Concentration of Wealth and Its Remedy

Concentration of Wealth and its Remedy

To paraphrase Winston Churchill, “Never in the field of human endeavour has so much wealth been created by so many for the accounts of so few.” The figures are at once astonishing and disgusting: 10% of people own 76% of all the wealth in the world, while the bottom 50% own about 2%. In Europe the top 10% own 58% of wealth, in North America 70%, in Latin America 77%, in East Asia 68%, in Russia and Central Asia 73%. From 1995 to 2021 the share of global wealth held by billionaires rose from 1% to 3%. (reference: World Inequality Report 2022- Chancel, Piketty, Saez, Zucman). No doubt, anyone who encounters these facts is hit with the discouraging feeling that something is wrong in the world but regrettably, cannot identify exactly what. This essay posits that the cause of the incredible wealth concentration is the wrong attribution of ownership of what is created. The attribution is wrong because two true rights- not the UN version- are not included in the economic system.

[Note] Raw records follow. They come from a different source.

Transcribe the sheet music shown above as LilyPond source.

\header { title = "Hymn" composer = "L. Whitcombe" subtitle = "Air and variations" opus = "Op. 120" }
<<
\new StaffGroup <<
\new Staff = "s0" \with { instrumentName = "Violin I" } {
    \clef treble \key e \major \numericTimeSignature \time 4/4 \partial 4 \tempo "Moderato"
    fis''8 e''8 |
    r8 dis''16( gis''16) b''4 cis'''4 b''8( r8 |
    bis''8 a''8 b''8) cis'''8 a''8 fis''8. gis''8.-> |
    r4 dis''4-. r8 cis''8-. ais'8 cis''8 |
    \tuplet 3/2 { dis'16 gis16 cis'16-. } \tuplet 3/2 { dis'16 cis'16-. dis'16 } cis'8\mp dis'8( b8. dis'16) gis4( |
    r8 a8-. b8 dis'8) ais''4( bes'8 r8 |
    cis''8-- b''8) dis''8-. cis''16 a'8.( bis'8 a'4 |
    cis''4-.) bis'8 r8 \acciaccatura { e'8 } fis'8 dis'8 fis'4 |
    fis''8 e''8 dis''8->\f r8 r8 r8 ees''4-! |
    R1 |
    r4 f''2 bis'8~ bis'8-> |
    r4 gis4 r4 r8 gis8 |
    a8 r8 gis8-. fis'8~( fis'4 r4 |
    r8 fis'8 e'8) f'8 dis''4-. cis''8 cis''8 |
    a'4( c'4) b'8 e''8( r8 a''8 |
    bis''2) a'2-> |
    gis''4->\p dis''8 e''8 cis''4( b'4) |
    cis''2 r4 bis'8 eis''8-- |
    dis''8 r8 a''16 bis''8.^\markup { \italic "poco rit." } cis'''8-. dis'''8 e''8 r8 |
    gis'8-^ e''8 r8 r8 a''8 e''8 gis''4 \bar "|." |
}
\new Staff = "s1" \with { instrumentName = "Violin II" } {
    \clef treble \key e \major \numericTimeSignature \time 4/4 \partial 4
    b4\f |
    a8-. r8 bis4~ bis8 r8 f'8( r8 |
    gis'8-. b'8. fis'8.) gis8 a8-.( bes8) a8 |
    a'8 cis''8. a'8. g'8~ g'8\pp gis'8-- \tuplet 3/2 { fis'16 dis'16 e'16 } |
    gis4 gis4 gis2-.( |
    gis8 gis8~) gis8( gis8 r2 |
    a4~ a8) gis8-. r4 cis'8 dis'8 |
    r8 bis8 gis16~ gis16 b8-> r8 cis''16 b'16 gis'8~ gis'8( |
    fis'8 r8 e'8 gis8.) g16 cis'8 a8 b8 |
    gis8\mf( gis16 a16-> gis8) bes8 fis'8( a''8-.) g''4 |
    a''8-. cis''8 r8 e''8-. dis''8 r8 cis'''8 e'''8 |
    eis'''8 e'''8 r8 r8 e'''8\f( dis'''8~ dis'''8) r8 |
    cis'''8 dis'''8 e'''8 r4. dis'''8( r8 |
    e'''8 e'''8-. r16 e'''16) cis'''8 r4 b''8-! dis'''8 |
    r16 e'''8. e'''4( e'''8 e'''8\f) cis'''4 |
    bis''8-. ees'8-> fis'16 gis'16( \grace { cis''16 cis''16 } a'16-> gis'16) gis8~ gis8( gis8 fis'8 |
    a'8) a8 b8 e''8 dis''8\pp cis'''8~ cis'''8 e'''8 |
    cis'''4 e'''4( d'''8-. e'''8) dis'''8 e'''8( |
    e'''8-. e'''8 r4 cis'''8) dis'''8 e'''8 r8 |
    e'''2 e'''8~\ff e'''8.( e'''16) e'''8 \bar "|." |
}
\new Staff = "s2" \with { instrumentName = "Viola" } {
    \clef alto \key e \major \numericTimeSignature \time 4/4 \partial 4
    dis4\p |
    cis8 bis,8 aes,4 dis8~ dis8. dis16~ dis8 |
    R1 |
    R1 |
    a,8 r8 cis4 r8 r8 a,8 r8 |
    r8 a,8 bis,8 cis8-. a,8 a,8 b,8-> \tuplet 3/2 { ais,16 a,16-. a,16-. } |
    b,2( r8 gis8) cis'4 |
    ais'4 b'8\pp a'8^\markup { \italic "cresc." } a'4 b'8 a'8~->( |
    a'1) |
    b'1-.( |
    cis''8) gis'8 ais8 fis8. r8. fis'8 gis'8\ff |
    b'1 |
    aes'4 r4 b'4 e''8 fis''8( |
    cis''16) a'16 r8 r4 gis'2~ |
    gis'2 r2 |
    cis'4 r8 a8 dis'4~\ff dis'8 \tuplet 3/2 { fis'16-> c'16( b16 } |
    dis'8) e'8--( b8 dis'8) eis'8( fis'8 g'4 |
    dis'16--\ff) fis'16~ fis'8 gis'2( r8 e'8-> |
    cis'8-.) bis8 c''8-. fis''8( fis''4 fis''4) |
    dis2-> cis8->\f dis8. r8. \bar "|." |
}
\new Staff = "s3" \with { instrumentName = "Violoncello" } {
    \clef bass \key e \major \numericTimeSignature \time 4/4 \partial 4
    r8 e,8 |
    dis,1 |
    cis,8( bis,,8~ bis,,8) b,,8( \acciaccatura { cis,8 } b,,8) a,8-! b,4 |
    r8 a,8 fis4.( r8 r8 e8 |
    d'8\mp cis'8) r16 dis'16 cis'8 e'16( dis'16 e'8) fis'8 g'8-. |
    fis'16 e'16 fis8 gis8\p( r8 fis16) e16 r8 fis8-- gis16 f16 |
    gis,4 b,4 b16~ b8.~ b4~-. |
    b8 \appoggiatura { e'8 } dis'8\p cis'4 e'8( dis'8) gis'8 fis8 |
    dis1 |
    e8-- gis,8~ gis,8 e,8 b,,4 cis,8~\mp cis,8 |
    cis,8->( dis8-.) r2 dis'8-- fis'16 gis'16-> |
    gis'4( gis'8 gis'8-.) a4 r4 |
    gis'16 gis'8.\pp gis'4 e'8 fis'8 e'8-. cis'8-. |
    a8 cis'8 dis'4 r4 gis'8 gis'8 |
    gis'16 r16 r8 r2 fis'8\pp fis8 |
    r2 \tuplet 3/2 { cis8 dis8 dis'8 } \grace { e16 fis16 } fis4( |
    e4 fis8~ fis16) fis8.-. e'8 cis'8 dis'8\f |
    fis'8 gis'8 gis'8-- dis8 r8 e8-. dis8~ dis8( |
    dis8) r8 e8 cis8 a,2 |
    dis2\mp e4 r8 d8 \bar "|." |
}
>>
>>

Uncovering these rights is not difficult but requires thinking outside the box. As with any objective analysis of fundamental rights it begins with the equal status of all persons as human beings, which follows from their entry into the world by the same indiscriminate process of Nature. (Or remember the Declaration of Independence: “We hold these truths to be self-evident, that all men are created equal..”). As a consequence, the claim of any person on what Nature provided is equal to any other person, as with a lifeboat of people of equal status that arrives at an uninhabited island. It is a short step from equal claims to conclude that whatever Nature provided in a country is owned in common by all the citizens. Therefore, when a business extracts a commodity from beneath the ground it is not ownerless. If the business wants to sell the commodity in a market, it must first buy out the equity of every citizen in the country. Each person, from a baby to the most elderly, will therefore receive a regular income as a dividend from their equity in the natural resources of the country. A portion of the wealth from natural resources will then accrue to where it rightfully should. Furthermore, if a citizen is required to fight for his country he risks his life for a territory in which he has substantial equity and not just to protect the holdings of a wealthy few.

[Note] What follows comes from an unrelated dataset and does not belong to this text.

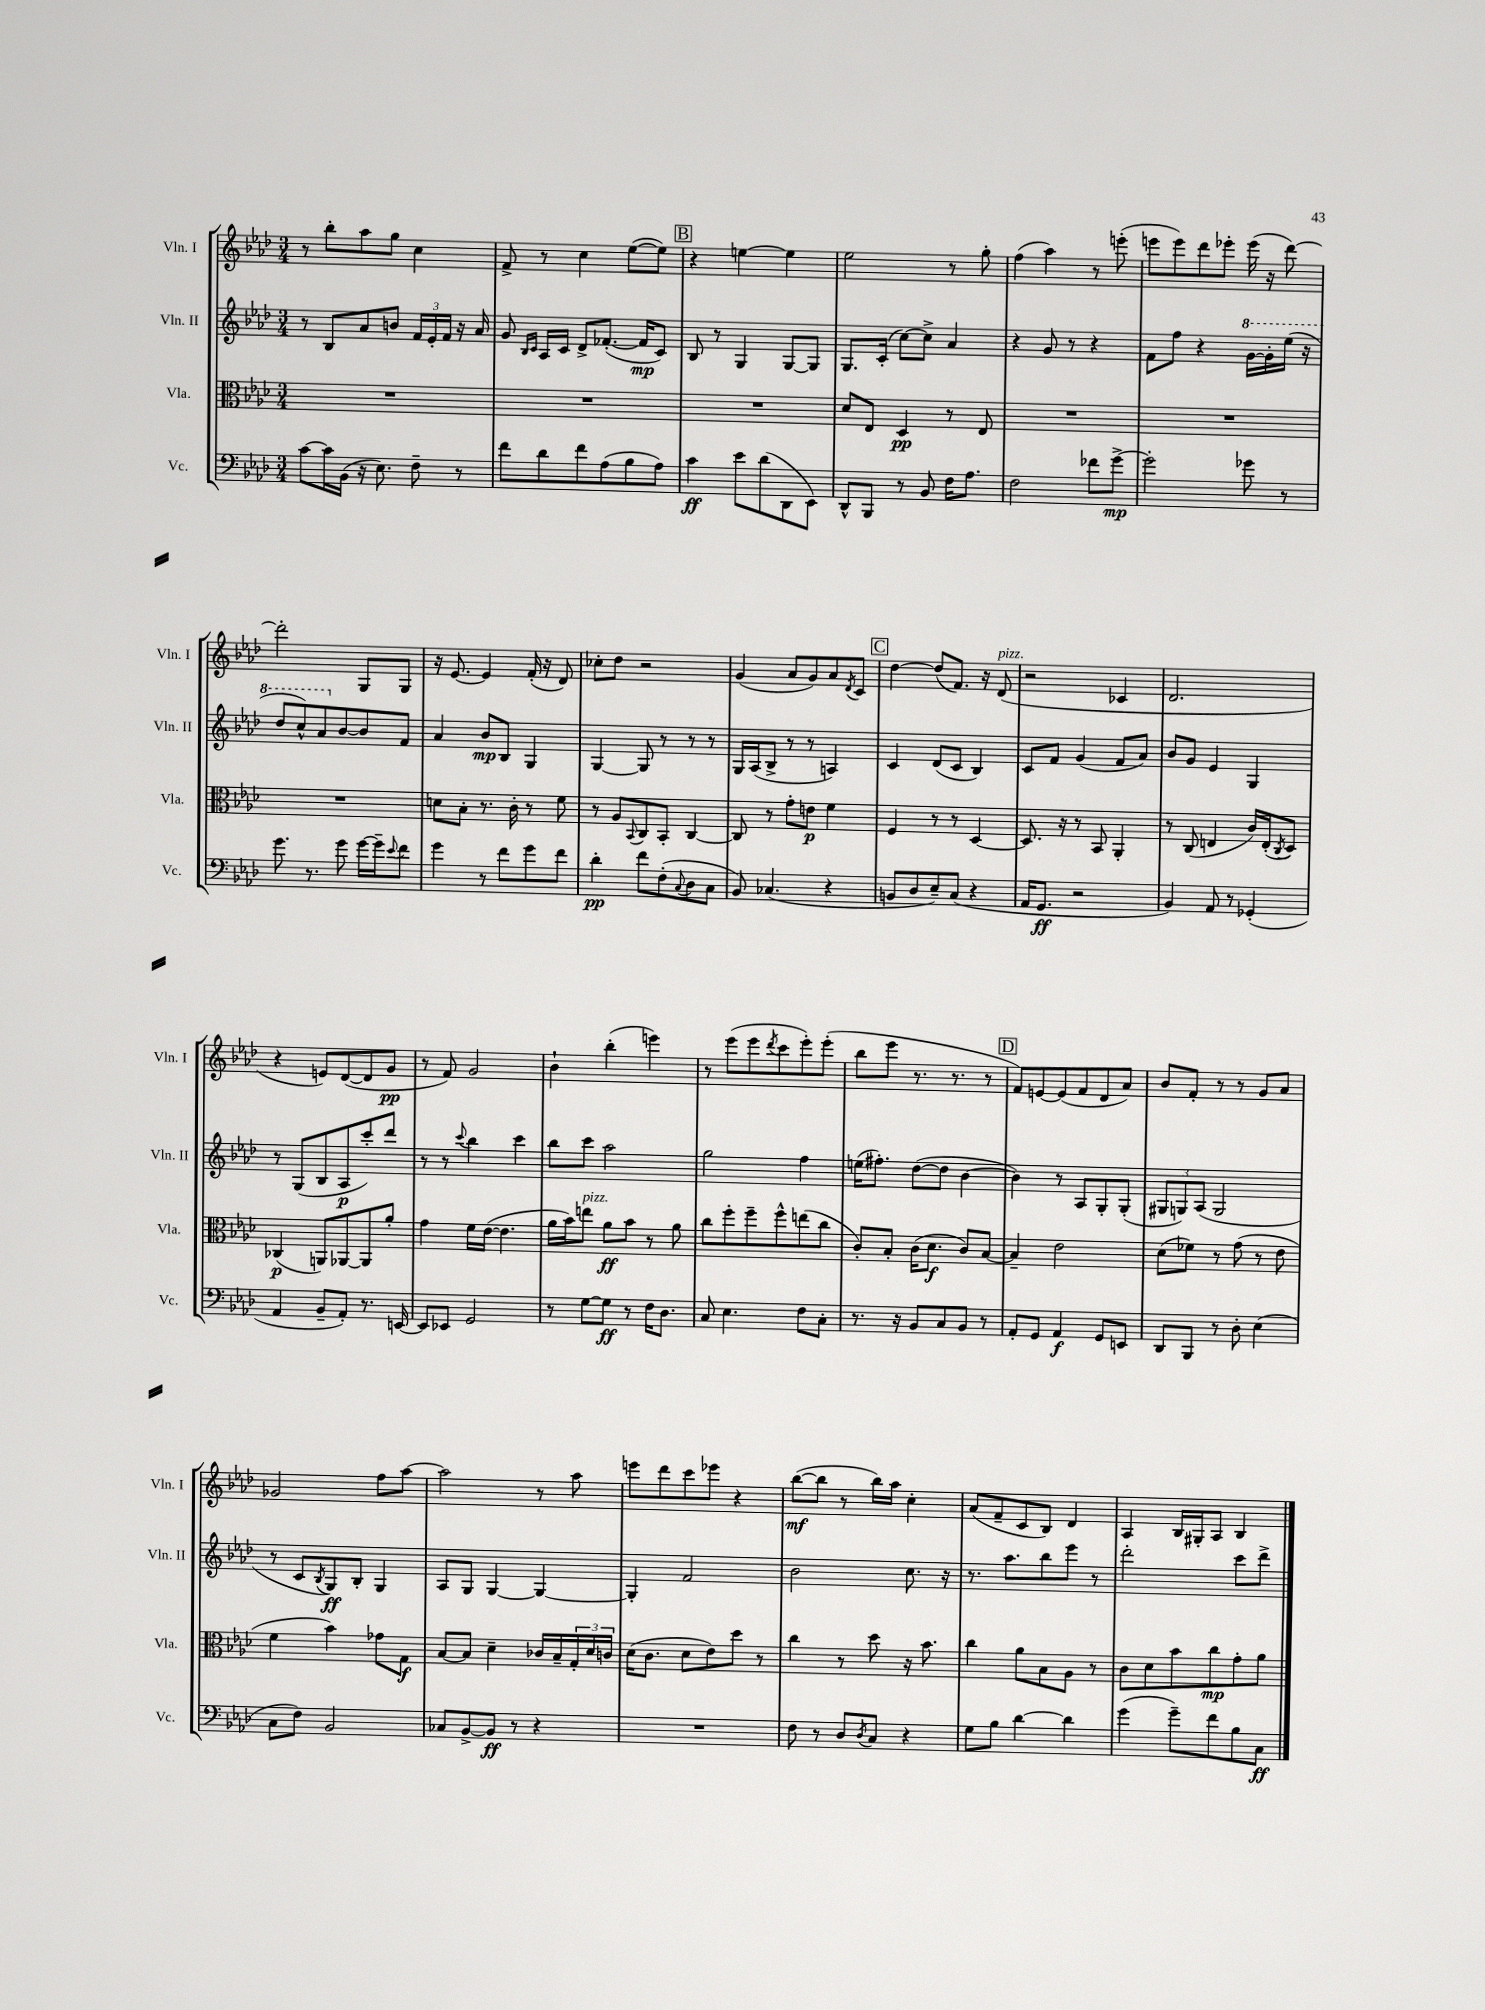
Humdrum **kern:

The second fundamental right is also deduced from the equal status of all people (as human beings). Whatever they bring into existence or change is a manifestation of themselves and their power, both physical and mental. Logically, they have the strongest claim to ownership of what they create. Currently, the claim is generally not recognized. An exception is the judicial system, which believes that the individual person owns the deed that is against the law, but the capitalist system does not acknowledge that the individual person owns the positive deed that produces something new or improves an existing object or condition. Instead, the system claims ownership of everything of value created by the employee. Of course, the total created daily by business is immense and fully owned by the business owners. Acceptance of the right of a person to ownership of what he/she created would result in a dual equity system whereby the business owners would own the premises, tools, designs, raw materials, utility supplies, and production directives while the employee would own whatever of value he/she produced by the owners’ facilities. The pay to the employee should basically be a negotiated amount that accounts for the value of the employee’s production at the factory door, less the estimated value of the business owners’ contribution to production (they have a valid claim). The result would be an equitable division of the profit created by the business. Ideally, both parties end up with the wealth they deserve. If such a system had been in place at Microsoft, for example, Bill Gates would have far less money while the people who wrote the millions of lines of computer code would be rich also.
It could appear that business owners would only lose by this dual equity system that rewarded them less. Their profit from production could be limited by a formula of division with employees that could also include compensating them for their affiliation and commitments to the company and for the responsibilities they shoulder on the job. However, the labour cost would only be for actual production. Therefore, when production falls for lack of orders or other factors, the production cost would automatically fall as well. The net result would be less short term gain but more reliable gain in the long term and less vulnerability to “dry spells”.
In the nineteenth century, slavery was terminated when legislators accepted that a person owned himself/herself. The economic system in the American South had to adjust. In our century, the right of a person over what he/she creates and common ownership of Nature are not yet recognized and accepted. That lack allows business owners to accumulate fantastic wealth by assuming ownership of all wealth created by both Nature and human endeavour. They pay the creators of the wealth on a time basis, the same measure of human contribution that was used during the time of slavery. If the identified rights were implemented, the created wealth would be divided in proportion to what people truly earn, which would be a serious impediment to the concentration of wealth in an adjusted economic system.